(Saved data entries)
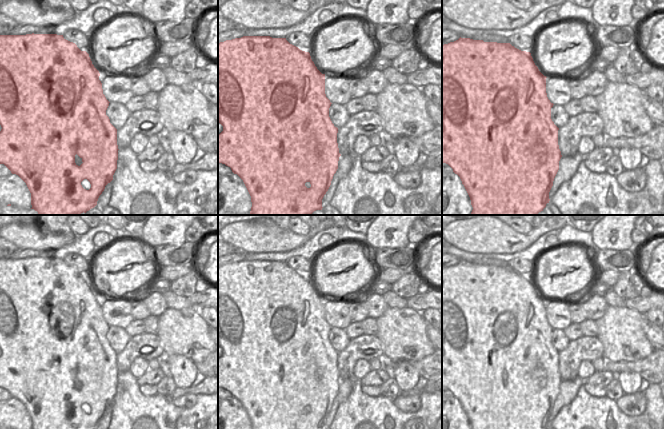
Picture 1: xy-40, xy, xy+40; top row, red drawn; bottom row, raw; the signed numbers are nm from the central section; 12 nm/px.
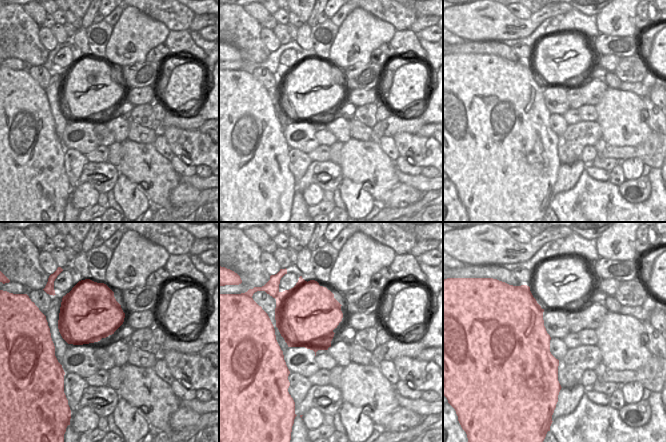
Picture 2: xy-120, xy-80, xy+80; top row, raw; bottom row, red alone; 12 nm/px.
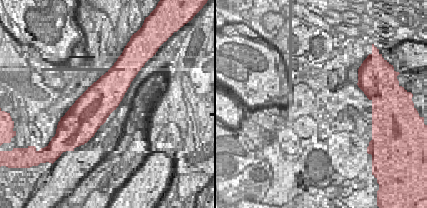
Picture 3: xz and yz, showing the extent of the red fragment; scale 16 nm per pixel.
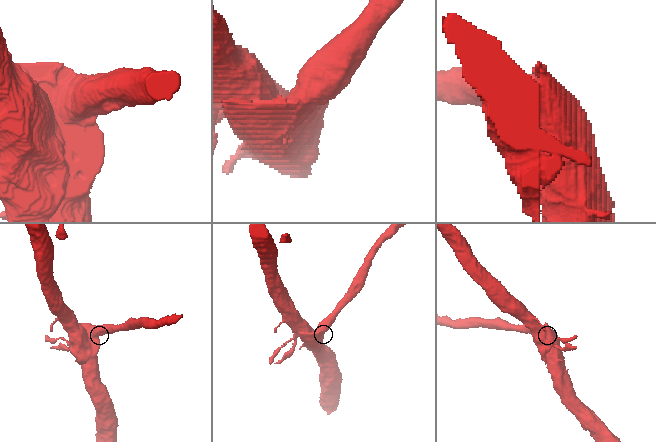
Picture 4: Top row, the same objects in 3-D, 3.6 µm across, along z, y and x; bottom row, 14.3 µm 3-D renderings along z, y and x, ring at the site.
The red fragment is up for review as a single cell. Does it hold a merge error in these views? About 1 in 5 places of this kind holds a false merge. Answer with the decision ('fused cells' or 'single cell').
fused cells

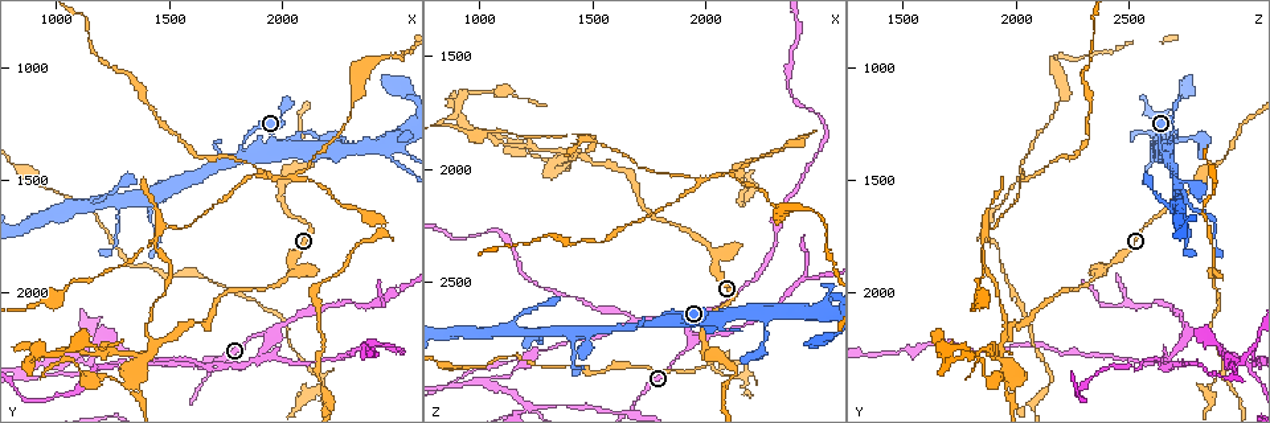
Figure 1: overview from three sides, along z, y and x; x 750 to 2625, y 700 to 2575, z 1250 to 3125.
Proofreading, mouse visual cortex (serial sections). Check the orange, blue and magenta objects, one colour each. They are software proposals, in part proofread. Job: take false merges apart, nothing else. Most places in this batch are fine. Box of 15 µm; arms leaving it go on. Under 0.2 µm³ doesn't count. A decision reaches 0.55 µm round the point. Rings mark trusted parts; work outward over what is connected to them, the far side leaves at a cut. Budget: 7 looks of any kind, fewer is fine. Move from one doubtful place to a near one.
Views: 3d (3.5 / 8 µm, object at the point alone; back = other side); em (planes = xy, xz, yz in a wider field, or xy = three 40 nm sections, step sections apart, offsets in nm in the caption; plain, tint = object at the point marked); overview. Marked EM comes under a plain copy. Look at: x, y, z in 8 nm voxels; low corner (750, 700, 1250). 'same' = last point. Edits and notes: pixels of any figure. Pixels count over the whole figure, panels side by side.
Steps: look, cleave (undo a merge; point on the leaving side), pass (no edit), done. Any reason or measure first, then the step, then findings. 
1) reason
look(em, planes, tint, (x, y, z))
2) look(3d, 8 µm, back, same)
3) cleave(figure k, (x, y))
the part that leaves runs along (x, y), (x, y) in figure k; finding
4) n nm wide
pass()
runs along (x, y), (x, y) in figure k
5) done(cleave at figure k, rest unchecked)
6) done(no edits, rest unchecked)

arms part here
look(3d, 8 µm, back, (1890, 2280, 2690))

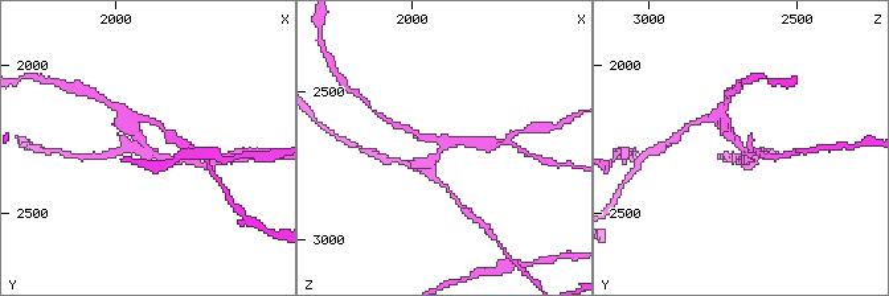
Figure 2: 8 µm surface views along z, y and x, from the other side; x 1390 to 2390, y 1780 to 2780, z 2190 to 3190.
3 arms; arms of 150, 200, 350 nm; need the tissue
look(em, xy, step 5, tint, (1890, 2280, 2700))

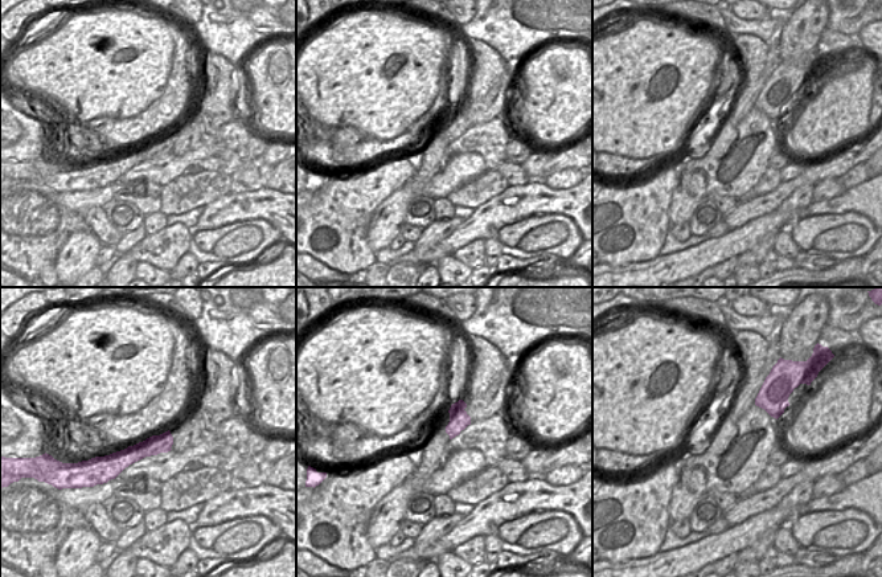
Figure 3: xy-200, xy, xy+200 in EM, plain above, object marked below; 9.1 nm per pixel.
190 nm wide
cleave(figure 2, (467, 140))
the part that leaves runs along (441, 144), (445, 139), (495, 143) in figure 2; two cells meet here

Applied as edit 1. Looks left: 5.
see it whole again
look(overview)

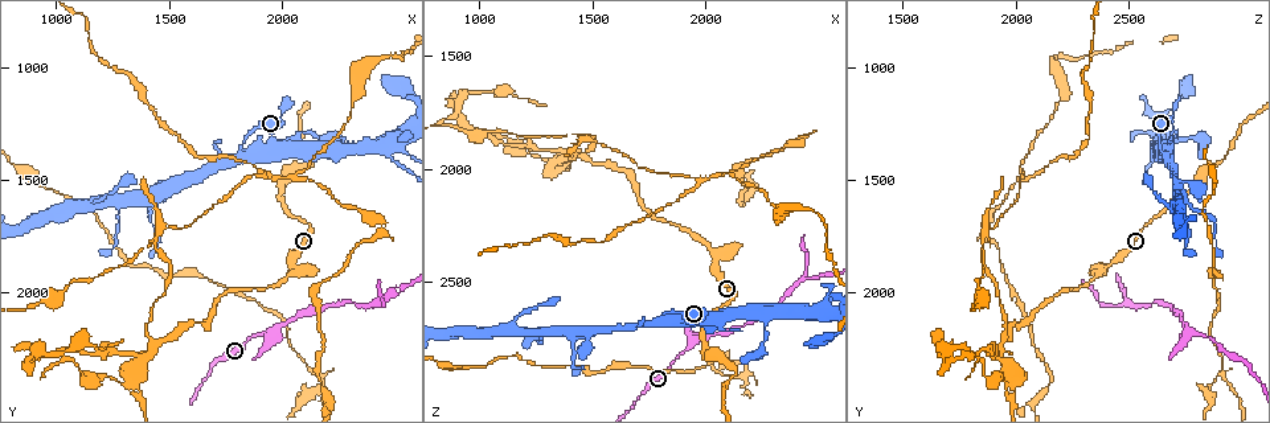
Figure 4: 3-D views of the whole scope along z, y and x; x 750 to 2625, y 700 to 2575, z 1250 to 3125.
abrupt turn
look(3d, 3.5 µm, (1450, 2230, 1930))

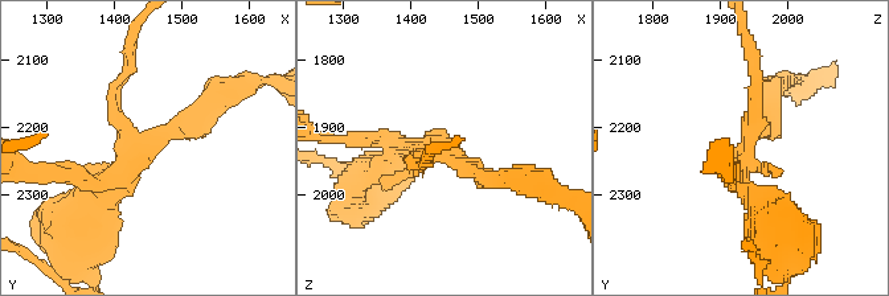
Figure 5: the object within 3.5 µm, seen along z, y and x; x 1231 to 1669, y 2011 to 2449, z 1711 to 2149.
look(em, planes, tint, (1450, 2210, 1940))

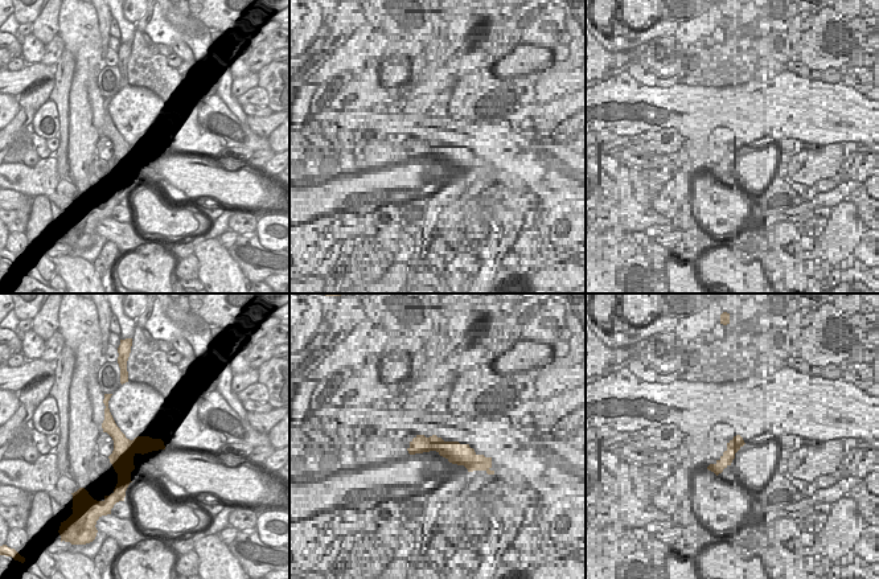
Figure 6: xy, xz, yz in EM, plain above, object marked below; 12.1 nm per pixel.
cleave(figure 5, (352, 175))
border along (132, 440), (132, 450), (135, 452) in figure 6; a second cell is stuck on

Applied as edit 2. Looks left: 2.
done(cleave at figure 2, cleave at figure 5, rest unchecked)

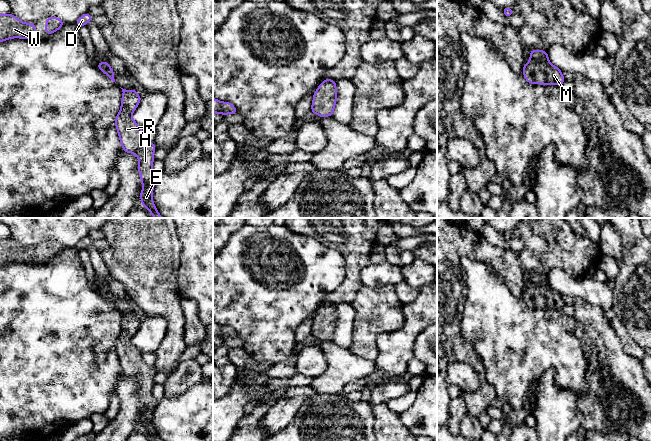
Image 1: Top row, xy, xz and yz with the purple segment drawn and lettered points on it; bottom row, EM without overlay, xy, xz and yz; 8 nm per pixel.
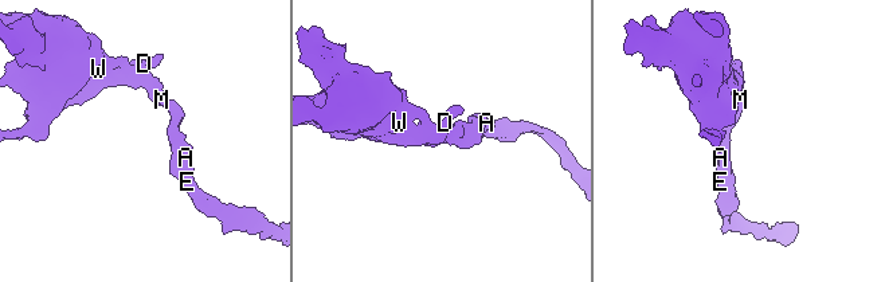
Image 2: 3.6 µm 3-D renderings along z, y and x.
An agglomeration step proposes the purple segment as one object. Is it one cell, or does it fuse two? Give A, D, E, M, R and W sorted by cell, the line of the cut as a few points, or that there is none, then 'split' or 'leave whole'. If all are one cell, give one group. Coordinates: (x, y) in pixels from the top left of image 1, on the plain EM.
A D E M R W; no cut; leave whole

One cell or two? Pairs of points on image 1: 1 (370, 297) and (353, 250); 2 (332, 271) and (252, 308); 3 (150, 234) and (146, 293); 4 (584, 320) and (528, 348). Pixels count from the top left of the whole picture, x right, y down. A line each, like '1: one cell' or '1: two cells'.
1: two cells
2: one cell
3: one cell
4: two cells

● WORK TO BE COMPLETED
All of the entries above need to be repeated exactly, minus the pictures.

● OUTPUT OF THE EXERCISE
Picture 1: xy-40, xy, xy+40; top row, red drawn; bottom row, raw; the signed numbers are nm from the central section; 12 nm/px.
Picture 2: xy-120, xy-80, xy+80; top row, raw; bottom row, red alone; 12 nm/px.
Picture 3: xz and yz, showing the extent of the red fragment; scale 16 nm per pixel.
Picture 4: Top row, the same objects in 3-D, 3.6 µm across, along z, y and x; bottom row, 14.3 µm 3-D renderings along z, y and x, ring at the site.
The red fragment is up for review as a single cell. Does it hold a merge error in these views? About 1 in 5 places of this kind holds a false merge. Answer with the decision ('fused cells' or 'single cell').
fused cells

Figure 1: overview from three sides, along z, y and x; x 750 to 2625, y 700 to 2575, z 1250 to 3125.
Proofreading, mouse visual cortex (serial sections). Check the orange, blue and magenta objects, one colour each. They are software proposals, in part proofread. Job: take false merges apart, nothing else. Most places in this batch are fine. Box of 15 µm; arms leaving it go on. Under 0.2 µm³ doesn't count. A decision reaches 0.55 µm round the point. Rings mark trusted parts; work outward over what is connected to them, the far side leaves at a cut. Budget: 7 looks of any kind, fewer is fine. Move from one doubtful place to a near one.
Views: 3d (3.5 / 8 µm, object at the point alone; back = other side); em (planes = xy, xz, yz in a wider field, or xy = three 40 nm sections, step sections apart, offsets in nm in the caption; plain, tint = object at the point marked); overview. Marked EM comes under a plain copy. Look at: x, y, z in 8 nm voxels; low corner (750, 700, 1250). 'same' = last point. Edits and notes: pixels of any figure. Pixels count over the whole figure, panels side by side.
Steps: look, cleave (undo a merge; point on the leaving side), pass (no edit), done. Any reason or measure first, then the step, then findings. 
1) reason
look(em, planes, tint, (x, y, z))
2) look(3d, 8 µm, back, same)
3) cleave(figure k, (x, y))
the part that leaves runs along (x, y), (x, y) in figure k; finding
4) n nm wide
pass()
runs along (x, y), (x, y) in figure k
5) done(cleave at figure k, rest unchecked)
6) done(no edits, rest unchecked)

arms part here
look(3d, 8 µm, back, (1890, 2280, 2690))

Figure 2: 8 µm surface views along z, y and x, from the other side; x 1390 to 2390, y 1780 to 2780, z 2190 to 3190.
3 arms; arms of 150, 200, 350 nm; need the tissue
look(em, xy, step 5, tint, (1890, 2280, 2700))

Figure 3: xy-200, xy, xy+200 in EM, plain above, object marked below; 9.1 nm per pixel.
190 nm wide
cleave(figure 2, (467, 140))
the part that leaves runs along (441, 144), (445, 139), (495, 143) in figure 2; two cells meet here

Applied as edit 1. Looks left: 5.
see it whole again
look(overview)

Figure 4: 3-D views of the whole scope along z, y and x; x 750 to 2625, y 700 to 2575, z 1250 to 3125.
abrupt turn
look(3d, 3.5 µm, (1450, 2230, 1930))

Figure 5: the object within 3.5 µm, seen along z, y and x; x 1231 to 1669, y 2011 to 2449, z 1711 to 2149.
look(em, planes, tint, (1450, 2210, 1940))

Figure 6: xy, xz, yz in EM, plain above, object marked below; 12.1 nm per pixel.
cleave(figure 5, (352, 175))
border along (132, 440), (132, 450), (135, 452) in figure 6; a second cell is stuck on

Applied as edit 2. Looks left: 2.
done(cleave at figure 2, cleave at figure 5, rest unchecked)

Image 1: Top row, xy, xz and yz with the purple segment drawn and lettered points on it; bottom row, EM without overlay, xy, xz and yz; 8 nm per pixel.
Image 2: 3.6 µm 3-D renderings along z, y and x.
An agglomeration step proposes the purple segment as one object. Is it one cell, or does it fuse two? Give A, D, E, M, R and W sorted by cell, the line of the cut as a few points, or that there is none, then 'split' or 'leave whole'. If all are one cell, give one group. Coordinates: (x, y) in pixels from the top left of image 1, on the plain EM.
A D E M R W; no cut; leave whole

One cell or two? Pairs of points on image 1: 1 (370, 297) and (353, 250); 2 (332, 271) and (252, 308); 3 (150, 234) and (146, 293); 4 (584, 320) and (528, 348). Pixels count from the top left of the whole picture, x right, y down. A line each, like '1: one cell' or '1: two cells'.
1: two cells
2: one cell
3: one cell
4: two cells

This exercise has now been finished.